*Records provided*.
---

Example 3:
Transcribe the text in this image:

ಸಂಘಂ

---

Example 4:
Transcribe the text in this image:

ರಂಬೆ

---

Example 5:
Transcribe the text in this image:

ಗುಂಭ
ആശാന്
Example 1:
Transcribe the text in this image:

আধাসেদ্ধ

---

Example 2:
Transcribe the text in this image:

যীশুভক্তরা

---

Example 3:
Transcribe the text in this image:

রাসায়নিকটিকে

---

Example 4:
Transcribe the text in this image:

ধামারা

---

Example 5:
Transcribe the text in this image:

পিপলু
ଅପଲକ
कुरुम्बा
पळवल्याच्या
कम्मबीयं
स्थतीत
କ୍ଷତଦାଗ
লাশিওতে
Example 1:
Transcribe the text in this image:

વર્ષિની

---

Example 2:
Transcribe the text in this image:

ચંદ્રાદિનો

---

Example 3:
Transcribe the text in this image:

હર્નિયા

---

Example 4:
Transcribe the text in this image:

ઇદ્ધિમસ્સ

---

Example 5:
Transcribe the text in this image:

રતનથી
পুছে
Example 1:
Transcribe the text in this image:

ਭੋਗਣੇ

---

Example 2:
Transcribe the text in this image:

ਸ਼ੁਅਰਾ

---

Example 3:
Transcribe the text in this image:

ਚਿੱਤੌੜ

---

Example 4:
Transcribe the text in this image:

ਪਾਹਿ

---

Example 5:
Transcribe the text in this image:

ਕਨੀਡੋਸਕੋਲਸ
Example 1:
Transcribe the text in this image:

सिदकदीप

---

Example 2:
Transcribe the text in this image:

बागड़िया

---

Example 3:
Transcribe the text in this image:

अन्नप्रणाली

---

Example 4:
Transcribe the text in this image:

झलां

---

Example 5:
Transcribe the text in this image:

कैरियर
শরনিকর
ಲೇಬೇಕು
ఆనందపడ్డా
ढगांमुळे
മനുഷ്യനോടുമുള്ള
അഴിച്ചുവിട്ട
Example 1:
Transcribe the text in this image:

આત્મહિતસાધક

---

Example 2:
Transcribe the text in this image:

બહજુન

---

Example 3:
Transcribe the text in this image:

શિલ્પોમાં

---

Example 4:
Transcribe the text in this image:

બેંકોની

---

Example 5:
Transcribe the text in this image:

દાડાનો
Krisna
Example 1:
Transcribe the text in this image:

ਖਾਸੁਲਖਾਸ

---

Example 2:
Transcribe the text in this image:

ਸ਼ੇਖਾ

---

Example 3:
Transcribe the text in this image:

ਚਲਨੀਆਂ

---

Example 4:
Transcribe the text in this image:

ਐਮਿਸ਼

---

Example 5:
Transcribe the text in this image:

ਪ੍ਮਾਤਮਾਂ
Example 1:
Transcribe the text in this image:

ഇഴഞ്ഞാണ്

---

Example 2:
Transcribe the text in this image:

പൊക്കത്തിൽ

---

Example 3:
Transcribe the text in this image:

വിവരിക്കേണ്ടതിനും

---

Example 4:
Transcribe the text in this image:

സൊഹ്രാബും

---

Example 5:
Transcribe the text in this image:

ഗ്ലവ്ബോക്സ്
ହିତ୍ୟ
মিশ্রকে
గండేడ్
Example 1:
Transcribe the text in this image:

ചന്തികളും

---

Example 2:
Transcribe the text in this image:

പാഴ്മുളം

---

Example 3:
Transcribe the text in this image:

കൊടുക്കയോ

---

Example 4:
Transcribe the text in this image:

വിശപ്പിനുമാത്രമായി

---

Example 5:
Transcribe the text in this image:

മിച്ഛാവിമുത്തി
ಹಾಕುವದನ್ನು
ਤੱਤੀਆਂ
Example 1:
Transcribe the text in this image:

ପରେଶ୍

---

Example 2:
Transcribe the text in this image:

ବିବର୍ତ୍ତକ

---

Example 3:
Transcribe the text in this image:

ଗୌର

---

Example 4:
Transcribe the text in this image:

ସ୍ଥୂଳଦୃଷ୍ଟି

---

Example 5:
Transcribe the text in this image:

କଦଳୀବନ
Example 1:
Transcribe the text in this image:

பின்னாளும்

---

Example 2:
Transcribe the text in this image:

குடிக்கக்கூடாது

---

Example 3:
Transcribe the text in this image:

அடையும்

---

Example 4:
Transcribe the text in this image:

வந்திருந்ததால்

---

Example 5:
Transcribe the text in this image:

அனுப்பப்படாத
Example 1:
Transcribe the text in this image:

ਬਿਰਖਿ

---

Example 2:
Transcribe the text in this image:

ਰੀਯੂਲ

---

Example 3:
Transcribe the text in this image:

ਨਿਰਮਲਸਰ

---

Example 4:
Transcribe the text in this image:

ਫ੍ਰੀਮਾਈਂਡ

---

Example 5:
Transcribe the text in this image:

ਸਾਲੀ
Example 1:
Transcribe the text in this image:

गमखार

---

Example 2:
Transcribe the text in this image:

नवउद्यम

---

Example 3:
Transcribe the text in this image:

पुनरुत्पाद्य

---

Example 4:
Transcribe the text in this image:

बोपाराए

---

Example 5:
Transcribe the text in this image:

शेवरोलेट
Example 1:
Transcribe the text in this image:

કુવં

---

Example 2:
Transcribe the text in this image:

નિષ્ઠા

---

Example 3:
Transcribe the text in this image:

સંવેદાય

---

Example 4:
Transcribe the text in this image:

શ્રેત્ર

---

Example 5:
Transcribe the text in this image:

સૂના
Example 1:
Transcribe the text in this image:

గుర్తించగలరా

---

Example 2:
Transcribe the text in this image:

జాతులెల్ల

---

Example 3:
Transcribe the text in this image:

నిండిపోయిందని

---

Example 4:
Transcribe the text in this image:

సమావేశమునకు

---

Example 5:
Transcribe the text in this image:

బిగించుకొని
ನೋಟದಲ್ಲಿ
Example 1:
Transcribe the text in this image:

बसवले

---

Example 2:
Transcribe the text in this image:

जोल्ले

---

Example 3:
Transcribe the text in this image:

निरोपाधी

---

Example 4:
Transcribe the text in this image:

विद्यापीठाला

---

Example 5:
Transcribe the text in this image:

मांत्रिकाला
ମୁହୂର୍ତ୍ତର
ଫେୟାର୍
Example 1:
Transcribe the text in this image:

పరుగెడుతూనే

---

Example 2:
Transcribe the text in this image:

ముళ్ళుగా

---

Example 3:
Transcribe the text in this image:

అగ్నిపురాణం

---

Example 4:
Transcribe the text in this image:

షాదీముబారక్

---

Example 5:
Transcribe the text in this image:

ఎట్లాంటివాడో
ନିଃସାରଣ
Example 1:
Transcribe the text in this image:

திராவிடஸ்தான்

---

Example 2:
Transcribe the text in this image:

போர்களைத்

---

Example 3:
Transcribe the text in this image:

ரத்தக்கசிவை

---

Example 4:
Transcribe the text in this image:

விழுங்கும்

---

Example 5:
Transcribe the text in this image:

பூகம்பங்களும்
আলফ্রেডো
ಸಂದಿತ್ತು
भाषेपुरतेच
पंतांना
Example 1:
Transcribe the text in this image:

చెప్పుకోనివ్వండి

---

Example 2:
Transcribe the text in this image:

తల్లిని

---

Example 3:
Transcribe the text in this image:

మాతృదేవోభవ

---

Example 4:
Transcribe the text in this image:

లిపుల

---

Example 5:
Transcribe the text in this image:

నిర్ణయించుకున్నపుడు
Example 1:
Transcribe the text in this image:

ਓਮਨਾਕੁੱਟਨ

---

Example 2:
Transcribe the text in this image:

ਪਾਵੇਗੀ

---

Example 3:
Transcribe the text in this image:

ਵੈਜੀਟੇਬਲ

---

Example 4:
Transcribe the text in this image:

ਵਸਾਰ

*Required action*.
Each line of the material should be echoed exactly.

*Solution for this problem*.
---

Example 3:
Transcribe the text in this image:

ಸಂಘಂ

---

Example 4:
Transcribe the text in this image:

ರಂಬೆ

---

Example 5:
Transcribe the text in this image:

ಗುಂಭ
ആശാന്
Example 1:
Transcribe the text in this image:

আধাসেদ্ধ

---

Example 2:
Transcribe the text in this image:

যীশুভক্তরা

---

Example 3:
Transcribe the text in this image:

রাসায়নিকটিকে

---

Example 4:
Transcribe the text in this image:

ধামারা

---

Example 5:
Transcribe the text in this image:

পিপলু
ଅପଲକ
कुरुम्बा
पळवल्याच्या
कम्मबीयं
स्थतीत
କ୍ଷତଦାଗ
লাশিওতে
Example 1:
Transcribe the text in this image:

વર્ષિની

---

Example 2:
Transcribe the text in this image:

ચંદ્રાદિનો

---

Example 3:
Transcribe the text in this image:

હર્નિયા

---

Example 4:
Transcribe the text in this image:

ઇદ્ધિમસ્સ

---

Example 5:
Transcribe the text in this image:

રતનથી
পুছে
Example 1:
Transcribe the text in this image:

ਭੋਗਣੇ

---

Example 2:
Transcribe the text in this image:

ਸ਼ੁਅਰਾ

---

Example 3:
Transcribe the text in this image:

ਚਿੱਤੌੜ

---

Example 4:
Transcribe the text in this image:

ਪਾਹਿ

---

Example 5:
Transcribe the text in this image:

ਕਨੀਡੋਸਕੋਲਸ
Example 1:
Transcribe the text in this image:

सिदकदीप

---

Example 2:
Transcribe the text in this image:

बागड़िया

---

Example 3:
Transcribe the text in this image:

अन्नप्रणाली

---

Example 4:
Transcribe the text in this image:

झलां

---

Example 5:
Transcribe the text in this image:

कैरियर
শরনিকর
ಲೇಬೇಕು
ఆనందపడ్డా
ढगांमुळे
മനുഷ്യനോടുമുള്ള
അഴിച്ചുവിട്ട
Example 1:
Transcribe the text in this image:

આત્મહિતસાધક

---

Example 2:
Transcribe the text in this image:

બહજુન

---

Example 3:
Transcribe the text in this image:

શિલ્પોમાં

---

Example 4:
Transcribe the text in this image:

બેંકોની

---

Example 5:
Transcribe the text in this image:

દાડાનો
Krisna
Example 1:
Transcribe the text in this image:

ਖਾਸੁਲਖਾਸ

---

Example 2:
Transcribe the text in this image:

ਸ਼ੇਖਾ

---

Example 3:
Transcribe the text in this image:

ਚਲਨੀਆਂ

---

Example 4:
Transcribe the text in this image:

ਐਮਿਸ਼

---

Example 5:
Transcribe the text in this image:

ਪ੍ਮਾਤਮਾਂ
Example 1:
Transcribe the text in this image:

ഇഴഞ്ഞാണ്

---

Example 2:
Transcribe the text in this image:

പൊക്കത്തിൽ

---

Example 3:
Transcribe the text in this image:

വിവരിക്കേണ്ടതിനും

---

Example 4:
Transcribe the text in this image:

സൊഹ്രാബും

---

Example 5:
Transcribe the text in this image:

ഗ്ലവ്ബോക്സ്
ହିତ୍ୟ
মিশ্রকে
గండేడ్
Example 1:
Transcribe the text in this image:

ചന്തികളും

---

Example 2:
Transcribe the text in this image:

പാഴ്മുളം

---

Example 3:
Transcribe the text in this image:

കൊടുക്കയോ

---

Example 4:
Transcribe the text in this image:

വിശപ്പിനുമാത്രമായി

---

Example 5:
Transcribe the text in this image:

മിച്ഛാവിമുത്തി
ಹಾಕುವದನ್ನು
ਤੱਤੀਆਂ
Example 1:
Transcribe the text in this image:

ପରେଶ୍

---

Example 2:
Transcribe the text in this image:

ବିବର୍ତ୍ତକ

---

Example 3:
Transcribe the text in this image:

ଗୌର

---

Example 4:
Transcribe the text in this image:

ସ୍ଥୂଳଦୃଷ୍ଟି

---

Example 5:
Transcribe the text in this image:

କଦଳୀବନ
Example 1:
Transcribe the text in this image:

பின்னாளும்

---

Example 2:
Transcribe the text in this image:

குடிக்கக்கூடாது

---

Example 3:
Transcribe the text in this image:

அடையும்

---

Example 4:
Transcribe the text in this image:

வந்திருந்ததால்

---

Example 5:
Transcribe the text in this image:

அனுப்பப்படாத
Example 1:
Transcribe the text in this image:

ਬਿਰਖਿ

---

Example 2:
Transcribe the text in this image:

ਰੀਯੂਲ

---

Example 3:
Transcribe the text in this image:

ਨਿਰਮਲਸਰ

---

Example 4:
Transcribe the text in this image:

ਫ੍ਰੀਮਾਈਂਡ

---

Example 5:
Transcribe the text in this image:

ਸਾਲੀ
Example 1:
Transcribe the text in this image:

गमखार

---

Example 2:
Transcribe the text in this image:

नवउद्यम

---

Example 3:
Transcribe the text in this image:

पुनरुत्पाद्य

---

Example 4:
Transcribe the text in this image:

बोपाराए

---

Example 5:
Transcribe the text in this image:

शेवरोलेट
Example 1:
Transcribe the text in this image:

કુવં

---

Example 2:
Transcribe the text in this image:

નિષ્ઠા

---

Example 3:
Transcribe the text in this image:

સંવેદાય

---

Example 4:
Transcribe the text in this image:

શ્રેત્ર

---

Example 5:
Transcribe the text in this image:

સૂના
Example 1:
Transcribe the text in this image:

గుర్తించగలరా

---

Example 2:
Transcribe the text in this image:

జాతులెల్ల

---

Example 3:
Transcribe the text in this image:

నిండిపోయిందని

---

Example 4:
Transcribe the text in this image:

సమావేశమునకు

---

Example 5:
Transcribe the text in this image:

బిగించుకొని
ನೋಟದಲ್ಲಿ
Example 1:
Transcribe the text in this image:

बसवले

---

Example 2:
Transcribe the text in this image:

जोल्ले

---

Example 3:
Transcribe the text in this image:

निरोपाधी

---

Example 4:
Transcribe the text in this image:

विद्यापीठाला

---

Example 5:
Transcribe the text in this image:

मांत्रिकाला
ମୁହୂର୍ତ୍ତର
ଫେୟାର୍
Example 1:
Transcribe the text in this image:

పరుగెడుతూనే

---

Example 2:
Transcribe the text in this image:

ముళ్ళుగా

---

Example 3:
Transcribe the text in this image:

అగ్నిపురాణం

---

Example 4:
Transcribe the text in this image:

షాదీముబారక్

---

Example 5:
Transcribe the text in this image:

ఎట్లాంటివాడో
ନିଃସାରଣ
Example 1:
Transcribe the text in this image:

திராவிடஸ்தான்

---

Example 2:
Transcribe the text in this image:

போர்களைத்

---

Example 3:
Transcribe the text in this image:

ரத்தக்கசிவை

---

Example 4:
Transcribe the text in this image:

விழுங்கும்

---

Example 5:
Transcribe the text in this image:

பூகம்பங்களும்
আলফ্রেডো
ಸಂದಿತ್ತು
भाषेपुरतेच
पंतांना
Example 1:
Transcribe the text in this image:

చెప్పుకోనివ్వండి

---

Example 2:
Transcribe the text in this image:

తల్లిని

---

Example 3:
Transcribe the text in this image:

మాతృదేవోభవ

---

Example 4:
Transcribe the text in this image:

లిపుల

---

Example 5:
Transcribe the text in this image:

నిర్ణయించుకున్నపుడు
Example 1:
Transcribe the text in this image:

ਓਮਨਾਕੁੱਟਨ

---

Example 2:
Transcribe the text in this image:

ਪਾਵੇਗੀ

---

Example 3:
Transcribe the text in this image:

ਵੈਜੀਟੇਬਲ

---

Example 4:
Transcribe the text in this image:

ਵਸਾਰ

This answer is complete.